We can see that all five models tend to converge at an RMSE of approximately **2800-3200** corresponding to a minimum variance at a 7 folds split. Therefore this is the optimum splitting strategy between training and test data for this dataset i.e. **85% : 15%** between **training_set : test_set**

In this project we tried to predict car prices from a relatively small dataset (approx 200 entries) containing various attributes. We can conclude that:

**Feature Selection**: It is important to select the relevant features.

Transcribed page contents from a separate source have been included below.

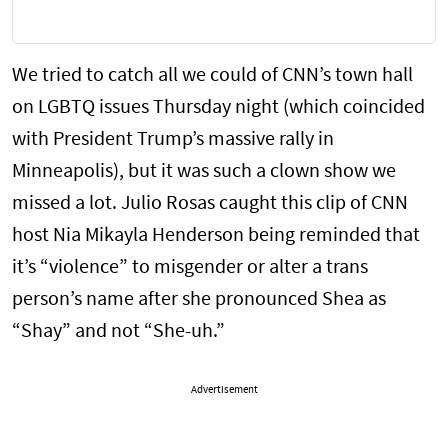
We tried to catch all we could of CNN’s town hall
on LGBTQ issues Thursday night (which coincided
with President Trump’s massive rally in
Minneapolis), but it was such a clown show we
missed a lot. Julio Rosas caught this clip of CNN
host Nia Mikayla Henderson being reminded that
it’s “violence” to misgender or alter a trans
person’s name after she pronounced Shea as
“Shay” and not “She-uh.”
Advertisement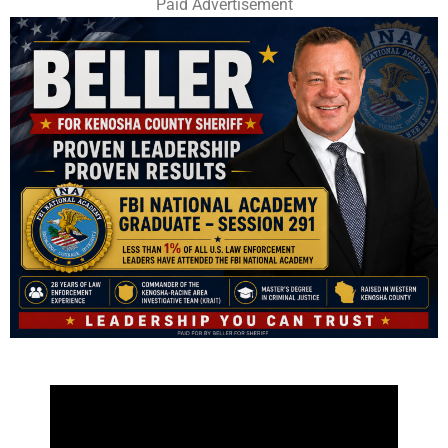
Paid Advertisement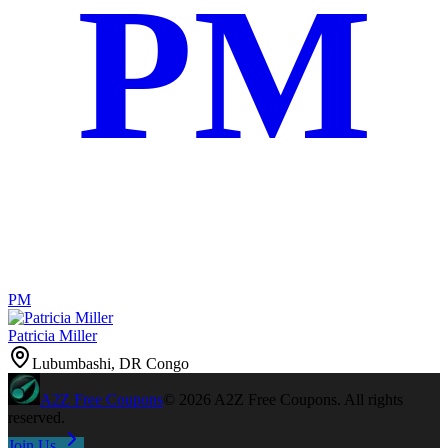
PM
PM
Patricia Miller
Lubumbashi, DR Congo
A2Z
Free Coupons
©
2026
A2Z Free Coupons
. All rights
reserved.
Join Us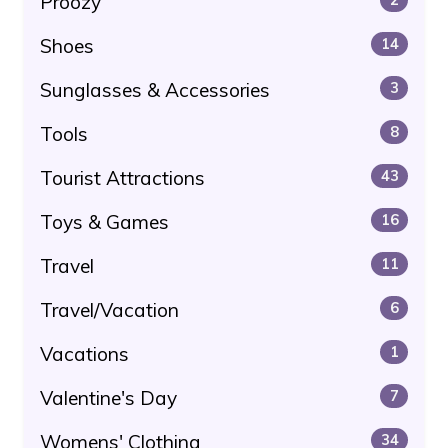
Proozy
Shoes
14
Sunglasses & Accessories
3
Tools
8
Tourist Attractions
43
Toys & Games
16
Travel
11
Travel/Vacation
6
Vacations
1
Valentine's Day
7
Womens' Clothing
34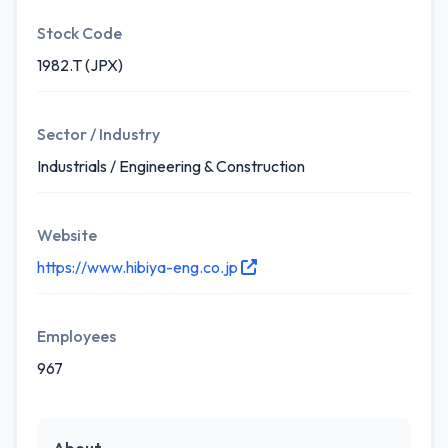
Stock Code
1982.T (JPX)
Sector / Industry
Industrials / Engineering & Construction
Website
https://www.hibiya-eng.co.jp
Employees
967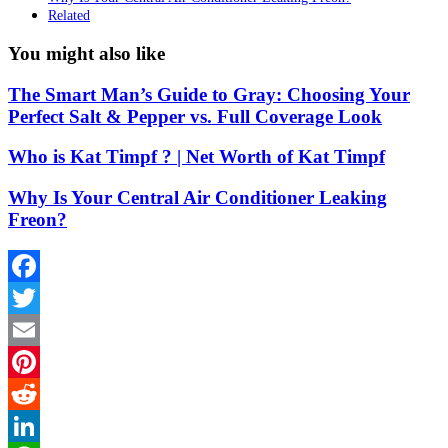
Related
You might also like
The Smart Man’s Guide to Gray: Choosing Your
Perfect Salt & Pepper vs. Full Coverage Look
Who is Kat Timpf ? | Net Worth of Kat Timpf
Why Is Your Central Air Conditioner Leaking
Freon?
Facebook
Twitter
Email
Pinterest
Reddit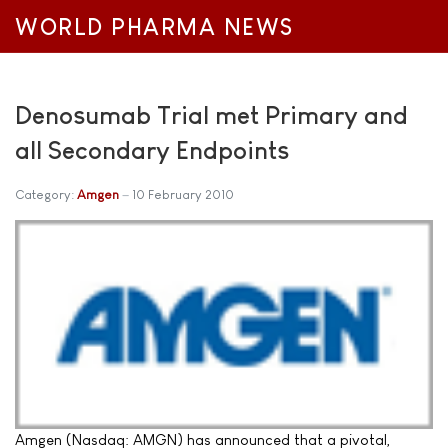
WORLD PHARMA NEWS
Denosumab Trial met Primary and
all Secondary Endpoints
Category:
Amgen
10 February 2010
Amgen (Nasdaq: AMGN) has announced that a pivotal,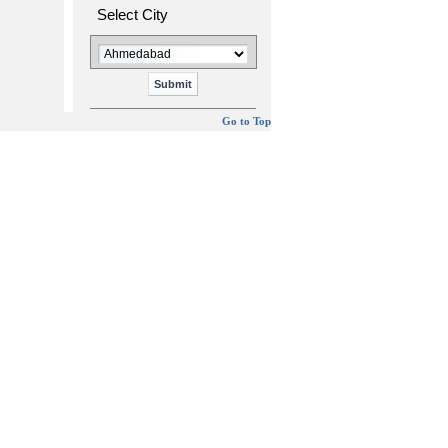
Select City
Go to Top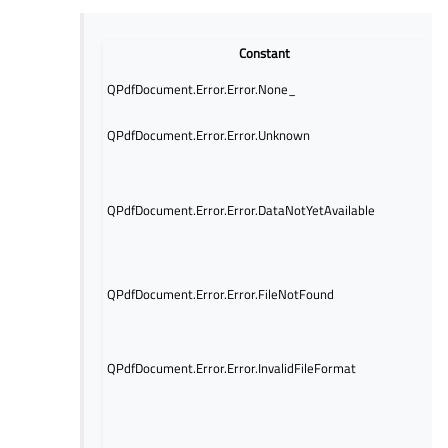
Constant
No
QPdfDocument.Error.Error.None_
oc
Un
QPdfDocument.Error.Error.Unknown
of
Th
is
QPdfDocument.Error.Error.DataNotYetAvailable
it
at
op
Th
QPdfDocument.Error.Error.FileNotFound
t
no
Th
t
QPdfDocument.Error.Error.InvalidFileFormat
no
fil
Th
gi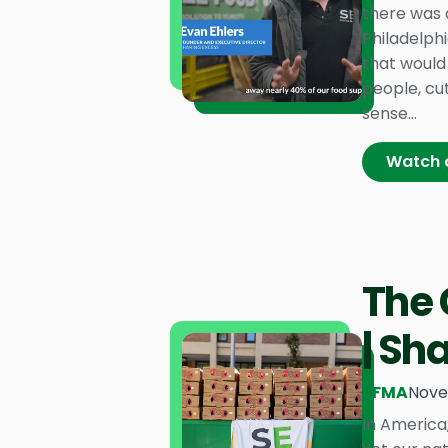
there was 
Philadelph
that would 
people, cu
sense...
Watch 
The 
| Sh
PFMA
Nove
In America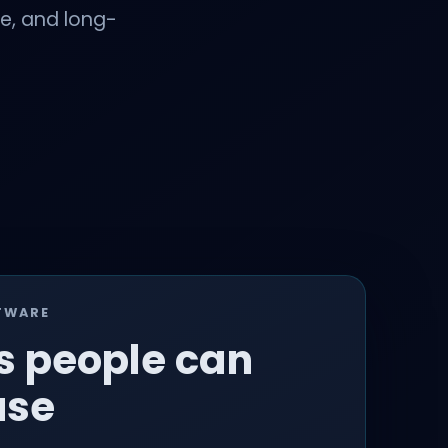
ce, and long-
TWARE
s people can
use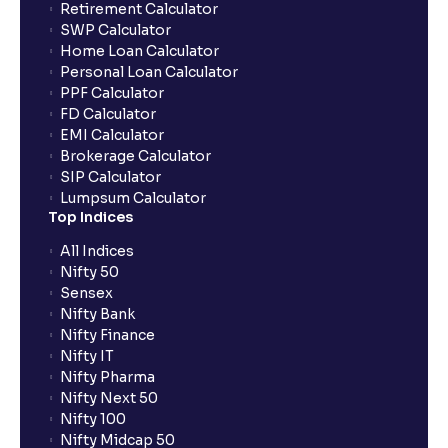
Retirement Calculator
SWP Calculator
Home Loan Calculator
Personal Loan Calculator
PPF Calculator
FD Calculator
EMI Calculator
Brokerage Calculator
SIP Calculator
Lumpsum Calculator
Top Indices
All Indices
Nifty 50
Sensex
Nifty Bank
Nifty Finance
Nifty IT
Nifty Pharma
Nifty Next 50
Nifty 100
Nifty Midcap 50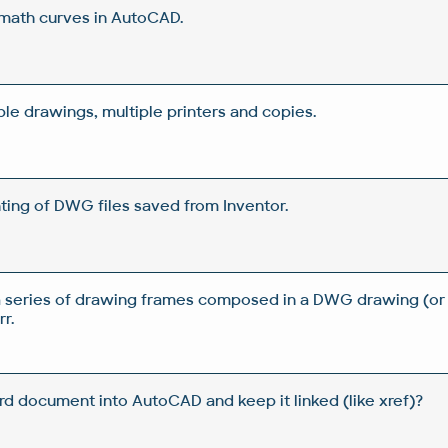
 math curves in AutoCAD.
iple drawings, multiple printers and copies.
ting of DWG files saved from Inventor.
a series of drawing frames composed in a DWG drawing (or
r.
d document into AutoCAD and keep it linked (like xref)?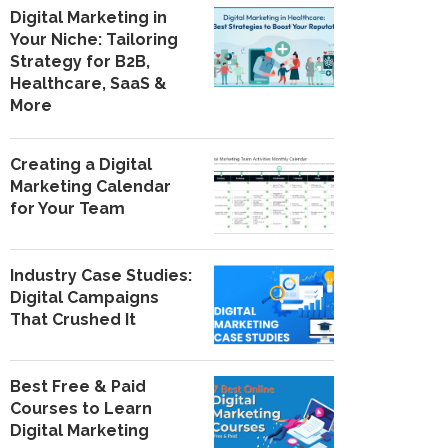
Digital Marketing in
Your Niche: Tailoring
Strategy for B2B,
Healthcare, SaaS &
More
Creating a Digital
Marketing Calendar
for Your Team
Industry Case Studies:
Digital Campaigns
That Crushed It
Best Free & Paid
Courses to Learn
Digital Marketing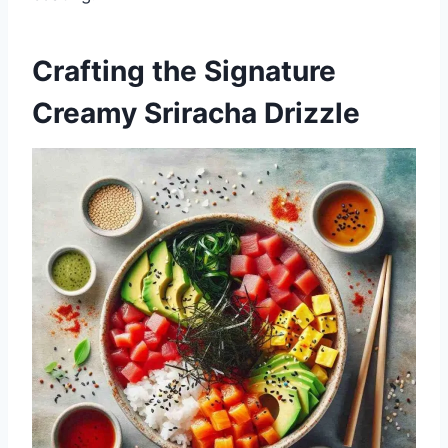
Crafting the Signature
Creamy Sriracha Drizzle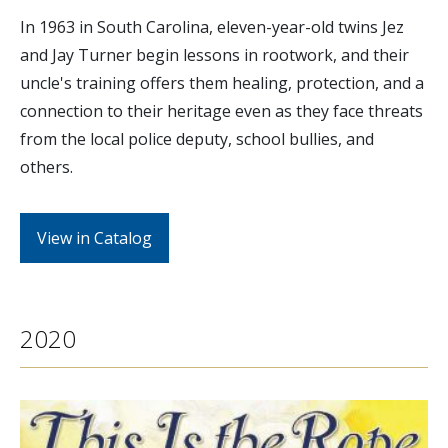
In 1963 in South Carolina, eleven-year-old twins Jez
and Jay Turner begin lessons in rootwork, and their
uncle's training offers them healing, protection, and a
connection to their heritage even as they face threats
from the local police deputy, school bullies, and
others.
View in Catalog
2020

We can see above that our best performing models had 3 and 2 important features respectively.**Hyperparameter Optimization**: With a relatively small dataset with a lot of variance, we have seen that increasing knn values had the opposite effect i.e. increase in root mean squared error. This is to be expected because the number of categories in this dataset were relatively large as compared to the number of entries in that category. However, we obtained best results around a knn value of 4 and 5.**Data Splitting and Randomization**: The way the data is split between training and test sets or randomized can change results. It is impportant to carryout a multi-fold cross-validation in order to determine the best splitting strategy to reduce ordering bias as well as variance.